▶ _GOAL OF THE EXERCISE_
Tally the lines of the records that contain the string "Chine", and reply with only that number.
★ ★ ★ ★ ★
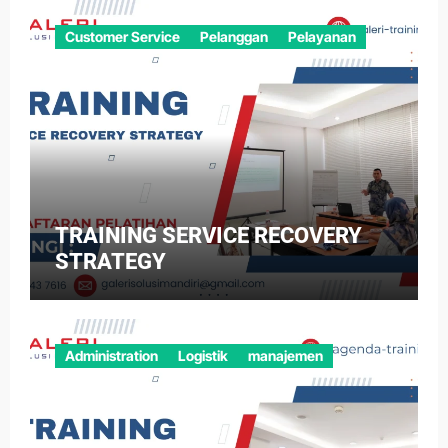
Customer Service
Pelanggan
Pelayanan
TRAINING SERVICE RECOVERY
STRATEGY
Administration
Logistik
manajemen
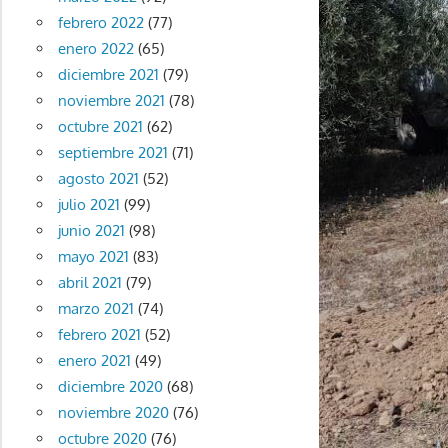
febrero 2022
(77)
enero 2022
(65)
diciembre 2021
(79)
noviembre 2021
(78)
octubre 2021
(62)
septiembre 2021
(71)
agosto 2021
(52)
julio 2021
(99)
junio 2021
(98)
mayo 2021
(83)
abril 2021
(79)
marzo 2021
(74)
febrero 2021
(52)
enero 2021
(49)
diciembre 2020
(68)
noviembre 2020
(76)
octubre 2020
(76)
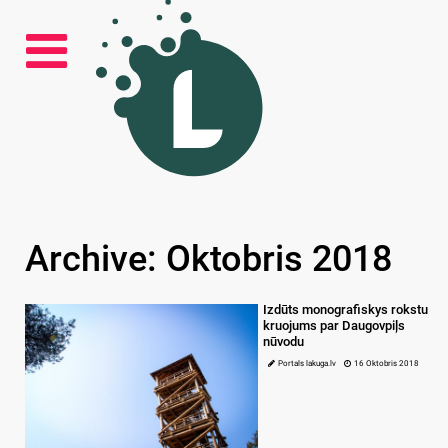
Archive: Oktobris 2018
Izdūts monografiskys rokstu
kruojums par Daugovpiļs
nūvodu
Portals lakuga.lv
16 Oktobris 2018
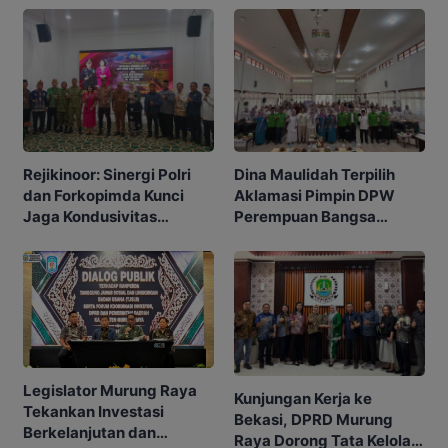
Rejikinoor: Sinergi Polri
Dina Maulidah Terpilih
dan Forkopimda Kunci
Aklamasi Pimpin DPW
Jaga Kondusivitas
Perempuan Bangsa
Murung Raya
Kalimantan Tengah
Legislator Murung Raya
Kunjungan Kerja ke
Tekankan Investasi
Bekasi, DPRD Murung
Berkelanjutan dan
Raya Dorong Tata Kelola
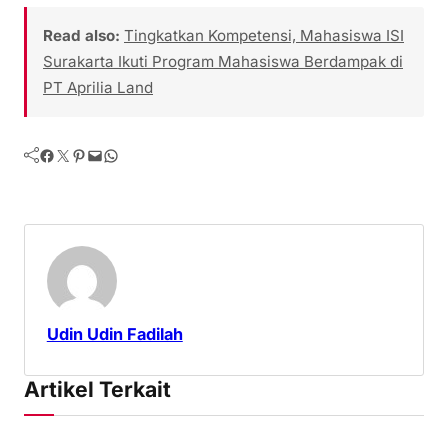
Read also:
Tingkatkan Kompetensi, Mahasiswa ISI
Surakarta Ikuti Program Mahasiswa Berdampak di
PT Aprilia Land
Facebook
Twitter
Pinterest
Mail
WhatsApp
Udin Udin Fadilah
Artikel Terkait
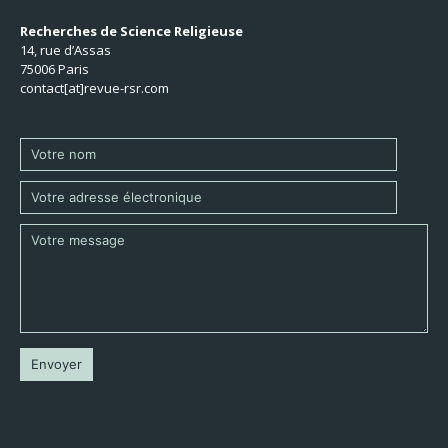
Recherches de Science Religieuse
14, rue d’Assas
75006 Paris
contact[at]revue-rsr.com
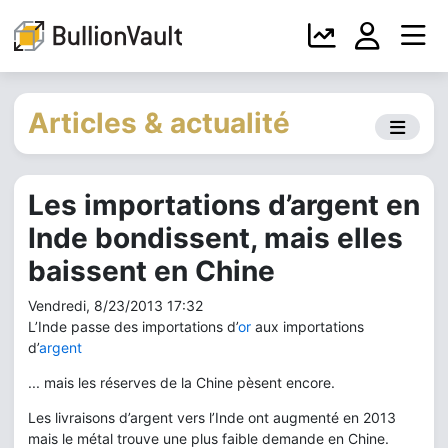
Articles & actualité
Les importations d’argent en
Inde bondissent, mais elles
baissent en Chine
Vendredi, 8/23/2013 17:32
L’Inde passe des importations d’
or
aux importations
d’
argent
... mais les réserves de la Chine pèsent encore.
Les livraisons d’argent vers l’Inde ont augmenté en 2013
mais le métal trouve une plus faible demande en Chine.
★ ★ ★ ★ ★
▶ _EXERCISE OUTPUT_
3